Pour notre plan agroécologie, on ne travaille pas tout seul ; nous souhaitons une mobilisation collective avec l’État, la Région, la chambre d’agriculture, les structures d’accompagnement des agriculteurs, comme les centres de gestion notamment, et les agriculteurs eux-mêmes. Nous devons accompagner la transformation massive des pratiques et des modes de production sur le terrain. J’ai conscience que la Région devra dégager des moyens budgétaires pour aider les agriculteurs sur la biodiversité, pour piloter la transition agroécologique, pour valoriser l’engagement agroécologique, et pour donner aux agriculteurs les moyens de prendre ce virage.
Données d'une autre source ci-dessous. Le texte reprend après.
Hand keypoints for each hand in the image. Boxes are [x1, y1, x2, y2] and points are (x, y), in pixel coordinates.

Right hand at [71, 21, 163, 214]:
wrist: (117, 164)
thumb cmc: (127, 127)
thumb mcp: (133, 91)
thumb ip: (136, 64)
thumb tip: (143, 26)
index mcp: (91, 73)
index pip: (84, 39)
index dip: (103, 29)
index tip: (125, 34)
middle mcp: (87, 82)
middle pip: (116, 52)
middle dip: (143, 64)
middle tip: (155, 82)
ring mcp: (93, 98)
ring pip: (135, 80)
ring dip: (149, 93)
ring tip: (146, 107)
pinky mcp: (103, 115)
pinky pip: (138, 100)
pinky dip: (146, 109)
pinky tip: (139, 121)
Un guichet unique du conseil en agroécologie sera mis en place, ainsi que des diagnostics “agroécologie” systématiques pour les exploitations, et un plan de formation global en agroécologie des conseillers agricoles de la région. Nous allons également mettre en place des outils d’aide à la décision et accompagner la régionalisation de la démarche lait bas carbone (mise en place par le Criel) afin que les éleveurs soient rémunérés via le système de rachat de crédit carbone. Les commandes publiques devront prendre en compte les productions agroécologiques.

Aujourd’hui, ce sont près de 3,7 millions d’euros de crédits régionaux qui sont consacrés chaque année à l’agroécologie. Et depuis le début de la programmation Feader, 77 millions d’euros, tout financeurs confondus, ont été alloués, dont 8 millions de crédits régionaux. J’ai conscience qu’il faudra faire davantage !

Si vous accédez à la présidence de la République en 2022, quelles seront vos priorités au niveau agricole ?

Je suis président de Région et je me place aujourd’hui dans cette seule perspective. Je veux apporter des solutions concrètes aux problèmes de nos concitoyens, de nos paysans. Ils savent exactement ce que je fais depuis des années, et je continuerai inlassablement à les défendre.